Awesome

SpiderSS-SpiderCG

This repository contains code for the NAACL 2022 findings paper "Measuring and Improving Compositional Generalization in Text-to-SQL via Component Alignment".

If you use Spider-SS or Spider-CG in your work, please cite it as follows:

@misc{gan-etal-2022-measuring-and,
  doi = {10.48550/ARXIV.2205.02054},  
  url = {https://arxiv.org/abs/2205.02054},  
  author = {Gan, Yujian and Chen, Xinyun and Huang, Qiuping and Purver, Matthew},
  keywords = {Computation and Language (cs.CL), FOS: Computer and information sciences, FOS: Computer and information sciences},
  title = {Measuring and Improving Compositional Generalization in Text-to-SQL via Component Alignment},
  publisher = {arXiv},
  year = {2022},  
  copyright = {arXiv.org perpetual, non-exclusive license}
}

Introduction

This repository is built upon the NatSQL. Some algorithms mentioned in the SpiderSS paper are stored in the NatSQL repository, such as the sentence split. You should download the NatSQL and this repository, then combine these two repositories by copying the files in this repository into the root path of the NatSQL.

Environment Setup

After combination, install Python dependency via pip install -r requirements.txt.

Usage

Step 1: Download the Spider dataset

Download the datasets: Spider. Make sure to download the 06/07/2020 version or newer. Unpack the datasets somewhere outside this project and put train_spider.json, dev.json, tables.json and database folder under ./data/ directory.

Run check_and_preprocess.sh to check and preprocess the dataset. It will generate (1) the train_spider.json and dev.json with NatSQL<sub>G</sub> ; (2) preprocessed tables.json and tables_for_natsql.json ; under ./NatSQLv1_6/ directory.

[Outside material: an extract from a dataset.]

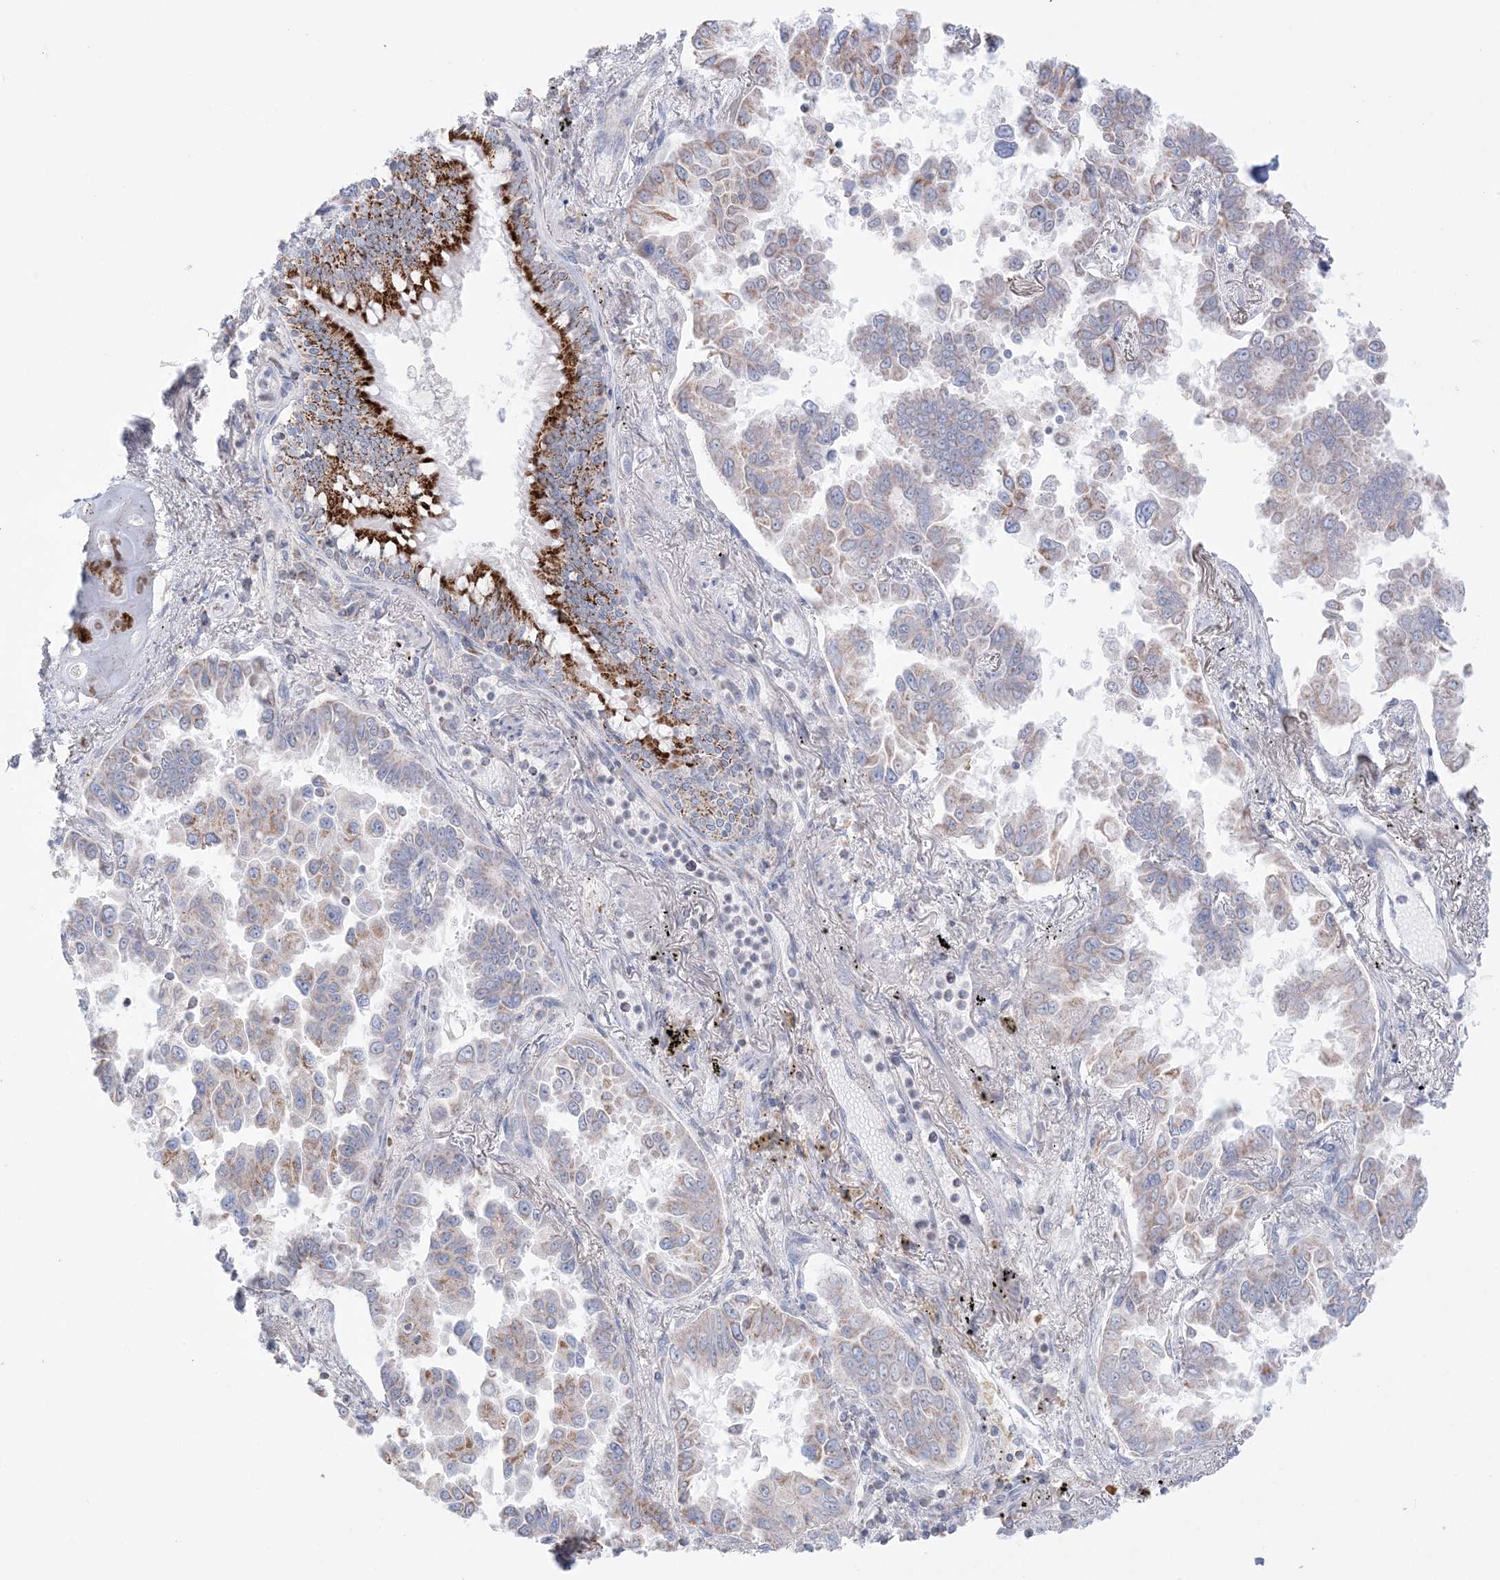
{"staining": {"intensity": "weak", "quantity": "25%-75%", "location": "cytoplasmic/membranous"}, "tissue": "lung cancer", "cell_type": "Tumor cells", "image_type": "cancer", "snomed": [{"axis": "morphology", "description": "Adenocarcinoma, NOS"}, {"axis": "topography", "description": "Lung"}], "caption": "Immunohistochemistry (IHC) image of neoplastic tissue: lung cancer stained using immunohistochemistry (IHC) reveals low levels of weak protein expression localized specifically in the cytoplasmic/membranous of tumor cells, appearing as a cytoplasmic/membranous brown color.", "gene": "KCTD6", "patient": {"sex": "female", "age": 67}}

Step 2: Preprocess the Spider dataset

Run sh preprocess_spider.sh to preprocess the Spider dataset. You should get preprocess files train_spider-preprocessed.json and dev-preprocessed.json. Alternatively, You can download our preprocessed Spider dataset here.

Step 3: Generate the SpiderSS dataset

Run sh generate_spiderSS.sh to generate the SpiderSS dataset. You should get spiderSS files train_spider-SS-preprocessed.json, train_spider-SS-for-training.json, dev-SS-preprocessed.json, and dev-SS-for-training.json . The two *-for-training files can be used by modified models. Alternatively, You can download our generated Spider-SS dataset here.

Step 4: Generate the SpiderCG dataset

Run sh generate_spiderCG.sh to generate the SpiderCG dataset. You should get spiderCG files train_spider-CG_SUB.json, train_spider-CG_APP.json, dev-CG_SUB.json, and dev-CG_APP.json. Alternatively, You can download our generated Spider-CG dataset here.

License

The code and data are under the CC BY-SA 4.0 license.